Unfortunately, it appears no one knows how Santa Claus does his job. So Big Bird comes up with a crazy plan to wait on a rooftop to catch Santa in the act. But his disappearance worries everyone on Sesame Street, and soon they’re all out looking for him. Even Oscar joins in the effort. In a truly magical moment, Big Bird falls asleep and we hear Santa and his reindeer landing on the roof nearby. Then, as the camera zooms in on Big Bird’s face, we hear someone’s footsteps crunching in the snow, growing louder and louder until Big Bird finally opens his eyes and sees… nothing! No sleigh. No reindeer. And no Santa Claus. What does it mean that we heard those things, but we can’t see them? I think it’s meant to preserve the mystery of Santa Claus for children while also letting adults feel as giddy as children again for a few moments as we anticipate what Big Bird will see.
Big Bird realizes he’s freezing up there, so he comes back down to Gordon’s house to warm up. He’s dismayed to find that all the Christmas presents arrived without him seeing how it happened. But Gordon softly chastises him for such a silly complaint. He should be happy at the result, not the unseen mechanism that brought it about. The answer comes down to having faith. I love that! It shows that we don’t need all the answers right now. What difference does it make how Santa Claus delivers presents?
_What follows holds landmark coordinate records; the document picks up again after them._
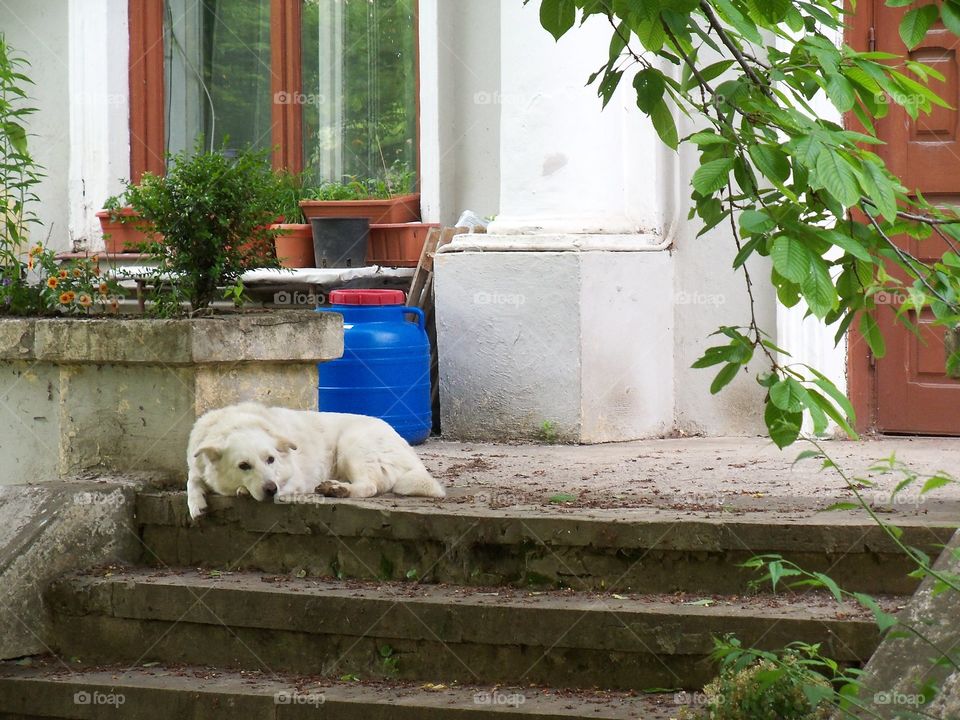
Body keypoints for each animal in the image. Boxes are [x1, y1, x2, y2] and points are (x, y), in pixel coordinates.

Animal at [188, 402, 446, 520]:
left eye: (270, 459)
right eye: (244, 466)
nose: (271, 489)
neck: (238, 423)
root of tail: (411, 453)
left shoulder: (294, 480)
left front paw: (242, 490)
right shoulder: (196, 466)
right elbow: (193, 481)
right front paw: (196, 504)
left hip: (352, 444)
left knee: (369, 486)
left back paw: (338, 489)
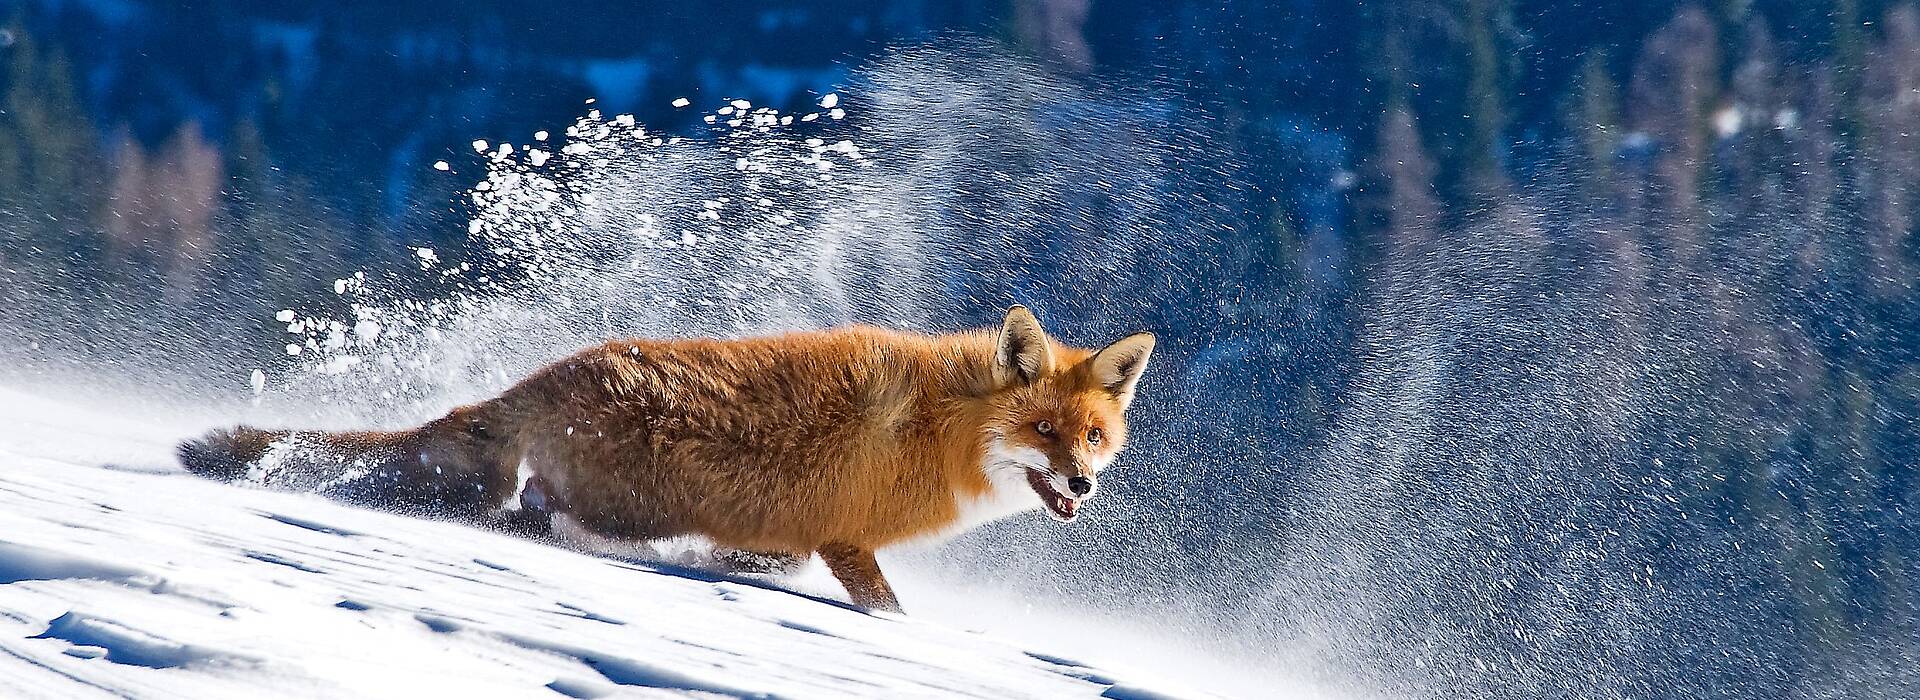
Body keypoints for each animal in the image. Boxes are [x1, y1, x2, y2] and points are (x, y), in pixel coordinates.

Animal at [183, 304, 1152, 609]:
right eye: (1043, 432)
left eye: (1093, 437)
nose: (1081, 482)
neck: (938, 431)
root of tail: (556, 371)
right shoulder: (847, 541)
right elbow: (886, 610)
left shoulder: (800, 535)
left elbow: (770, 559)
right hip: (628, 505)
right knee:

My parents didn’t always have exactly the right answer to my questions, so I just had to accept some things on faith until I could figure out the answers for myself. I still take many things on faith, as everyone does. This doesn’t negate the need for hard work and patience to make good things happen. It just means that we shouldn’t be discouraged if we don’t see the big picture all at once.
We’re coming to the close of the review, so I’ll just reiterate some of my favorite moments for you to keep an eye out for as you watch this great movie:
- Big Bird ice skating with the little girl.
- Oscar swearing up a storm at Big Bird while a train goes by, thankfully drowning out everything he says.
- Bert bidding a teary farewell to his paperclip collection.
- Grover and Kermit interviewing children about how Santa Claus gets down the chimney.
- Cookie Monster trying to ask Santa Claus for cookies for Christmas, but he winds up eating his pencil, typewriter and phone in the process.
- Bert and Ernie singing a heartfelt rendition of Have Yourself a Merry Little Christmas.
Keep Christmas with You
Keep this Christmas movie with you all through the year. I promise it will brighten your day and leave you smiling. After all, how can you not smile while watching Sesame Street?
This is the Deja Reviewer, bidding you farewell until we meet again, and wishing you a heartfelt merry Christmas!